И ей действительно сделалось стыдно. В чем дело, возможно, это Кович научил ее быть циничной?
– Извини…
– Да ладно… Ты нервничаешь, я понимаю. Я все понимаю, Павла, я буду защищать тебя, что бы там не случилось, ночью ли, днем… Возможно, мне придется увезти тебя отсюда – далеко-далеко. Потому что, видишь ли… эти люди не оставят попыток заполучить тебя. Никогда.
Безысходность, рожденная этими его словами, была слишком велика, чтобы Павла могла так сразу впустить ее в сознание. Не сейчас, подумала она достаточно бодро. Потом…
Ей вспомнился давний, дальний лес и человек в водительском кресле, умирающий во сне прямо у нее на глазах.
Как он там, в Пещере, бежал…
От кого он бежал? Что за ужас одолевал его в последние мгновения его жизни?
– Тритан…
Она хотела спросить, как люди становятся егерями. Но у нее не повернулся язык. И еще она знала, что он не ответит.
Промолчит, по обыкновению.
Она вспомнила, как он швырнул через плечо человека в зеленой маске, какой был звук, когда тот грянулся головой о землю, и как плакал бедный полицейский, в жизни не видевший насильственной смерти.
Как будто это было не с Тританом.
Как будто не его рука, чье прикосновение она знала слишком хорошо, как будто не эта рука метнула нож в шею того неудачника с железным самострелом…
Вчера вечером он собственноручно, на ее глазах убил двух живых, двуногих, подобных себе людей. Ее Тритан.
А если бы он не убил их – судьба самой Павлы оказалась бы…
Она вздрогнула.
– Не бойся, – сказал Тритан, чуть отдергивая штору.
– Ты чего-то не договариваешь, – предположила она неуверено.
Он посмотрел прямо ей в глаза. Усмехнулся:
– А когда это я говорил тебе все? Когда это было?
Я сама виновата, подумала Павла, отворачиваясь. Меня это устраивало. Я с этим мирилась.

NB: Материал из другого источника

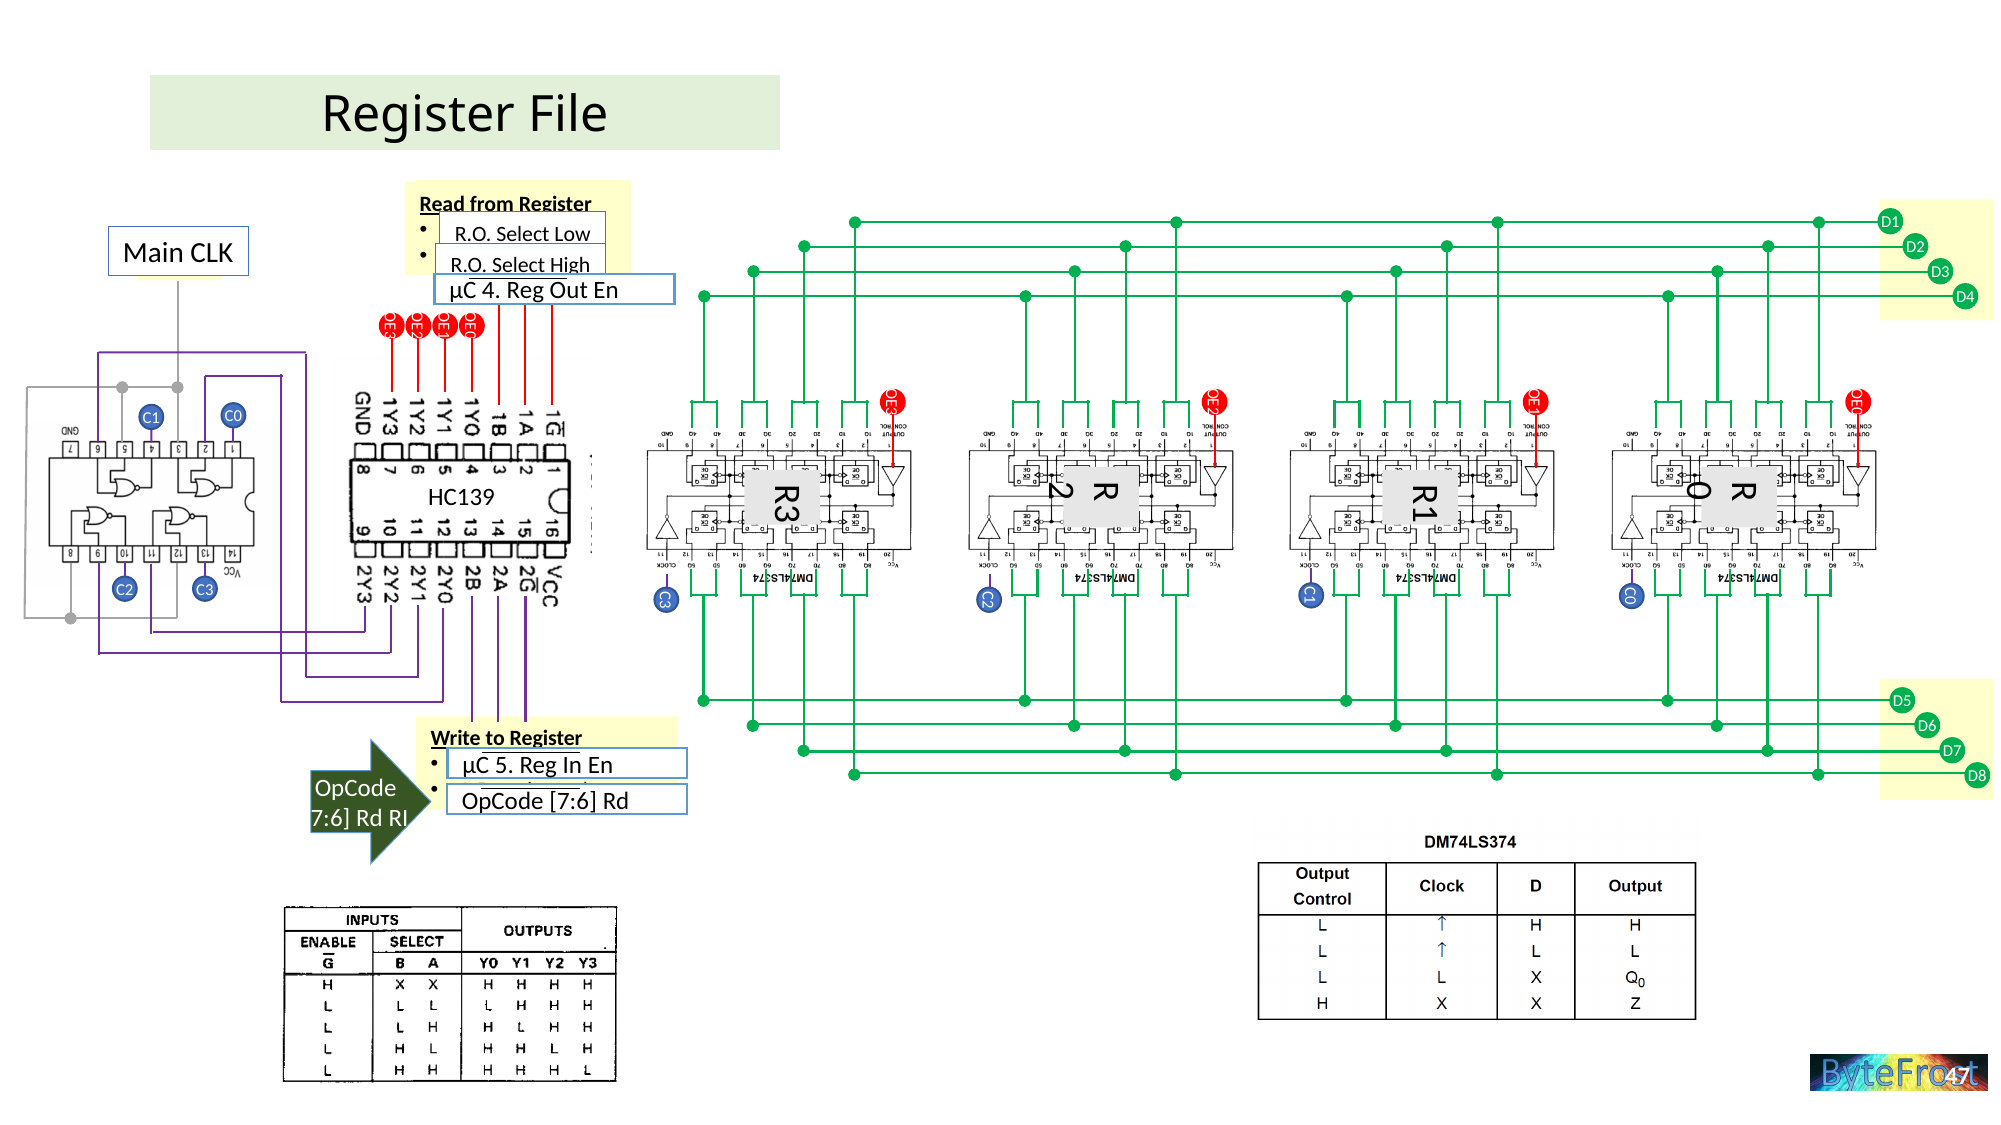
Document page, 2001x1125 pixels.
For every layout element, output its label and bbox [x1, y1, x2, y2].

picture [1810, 1054, 1988, 1091]
text_box [404, 180, 675, 406]
picture [278, 904, 620, 1084]
picture [27, 418, 281, 587]
title [150, 75, 780, 150]
text_box [24, 226, 443, 703]
picture [282, 418, 292, 587]
picture [319, 356, 605, 641]
text_box [1535, 1044, 1986, 1105]
text_box [632, 198, 1994, 801]
text_box [447, 784, 688, 815]
picture [1254, 815, 1702, 1020]
text_box [310, 595, 688, 865]
text_box [379, 313, 484, 392]
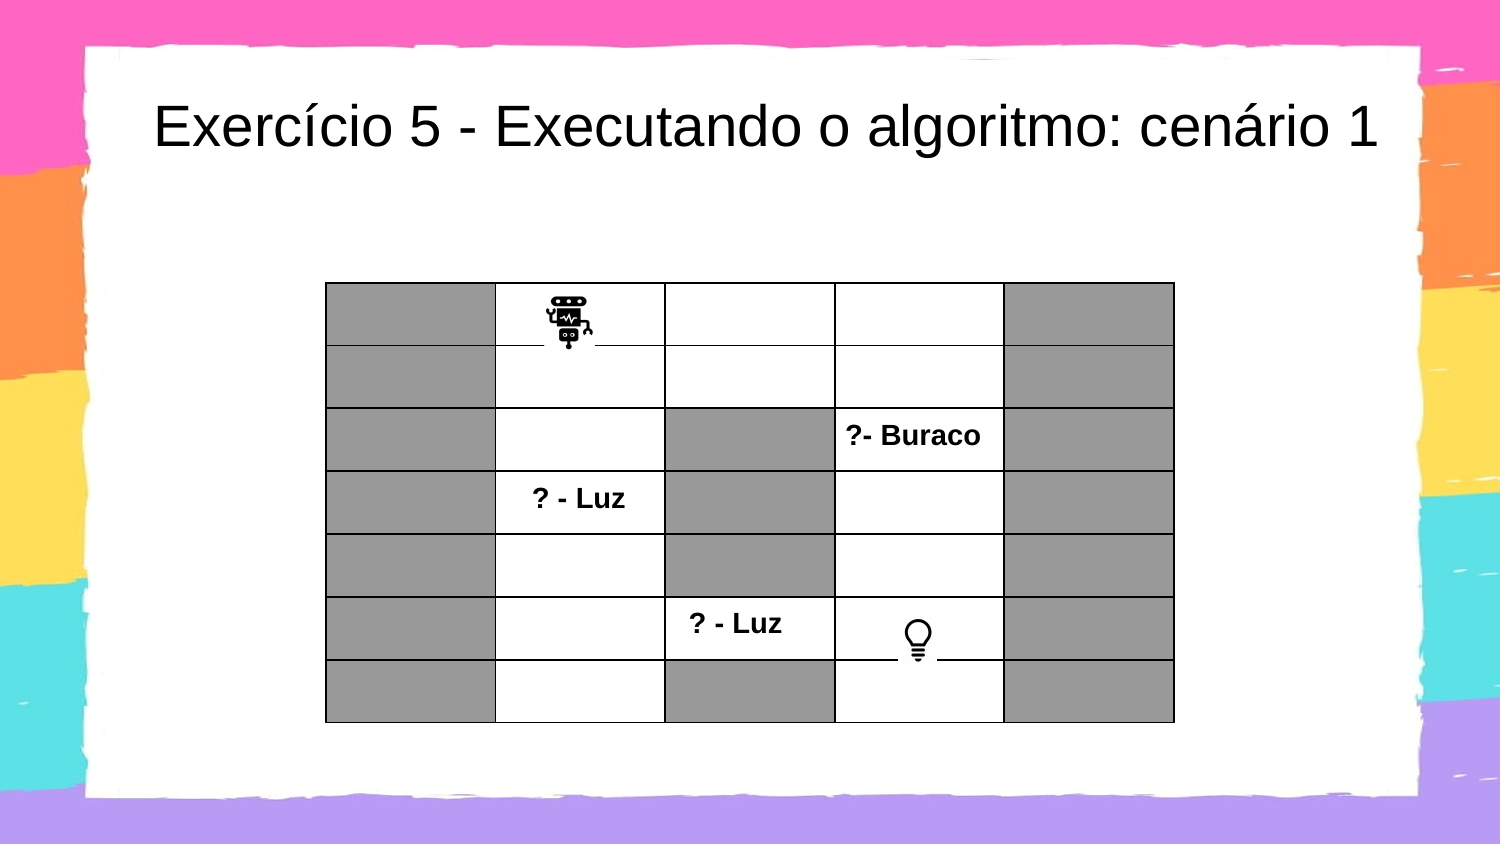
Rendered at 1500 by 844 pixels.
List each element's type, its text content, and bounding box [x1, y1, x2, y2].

table_cell [666, 346, 834, 407]
table_header [836, 284, 1003, 345]
table_cell [1005, 409, 1173, 470]
table_cell [1005, 346, 1173, 407]
table_cell [327, 598, 495, 659]
table_cell [1005, 535, 1173, 596]
table_cell [836, 598, 1003, 659]
table_header [496, 284, 664, 345]
table_cell [496, 661, 664, 722]
table_cell [327, 472, 495, 533]
table_cell ? - Luz [666, 598, 834, 659]
table_cell [666, 472, 834, 533]
table_cell ? - Luz [496, 472, 664, 533]
table_cell ?- Buraco [836, 409, 1003, 470]
table_cell [836, 472, 1003, 533]
title Exercício 5 - Executando o algoritmo: cenário 1 [138, 72, 1412, 167]
table_cell [1005, 598, 1173, 659]
table_cell [327, 346, 495, 407]
table_cell [666, 535, 834, 596]
table_cell [496, 346, 664, 407]
table_cell [836, 346, 1003, 407]
table_header [1005, 284, 1173, 345]
table_header [327, 284, 495, 345]
table_cell [327, 535, 495, 596]
table_cell [496, 598, 664, 659]
picture [0, 0, 1500, 844]
table_cell [327, 409, 495, 470]
table_header [666, 284, 834, 345]
table_cell [496, 409, 664, 470]
table_cell [1005, 472, 1173, 533]
table_cell [496, 535, 664, 596]
table_cell [327, 661, 495, 722]
table_cell [836, 661, 1003, 722]
table_cell [836, 535, 1003, 596]
table_cell [666, 661, 834, 722]
table_cell [666, 409, 834, 470]
table_cell [1005, 661, 1173, 722]
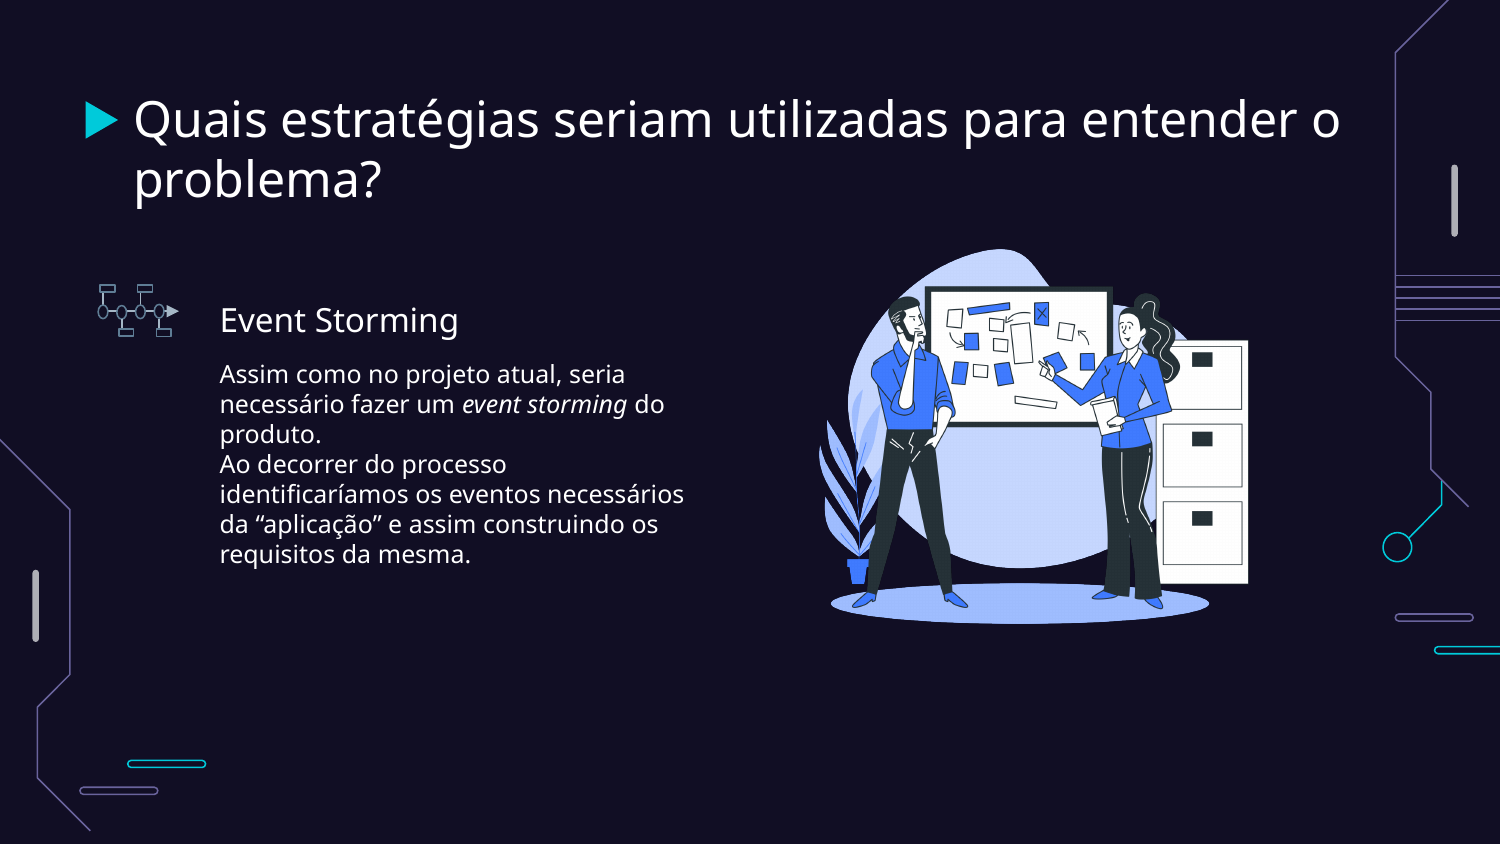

– Тебя интересует, – Тритан тяжело прошел через всю комнату, плотнее запахнул халат, опустился в кресло, – почему Триглавец не достанет этих людей через Пещеру?
Как просто он об этом говорит, подумала Павла, натягивая одеяло на вздрагивающие плечи. Как это просто – «достать через Пещеру»…
За этими словами… За этими словами стоит страх, парализующий жертву, причем жертвой может быть и сааг… За этими словами стоит черный хлыст, чье прикосновение есть судорога и смерть.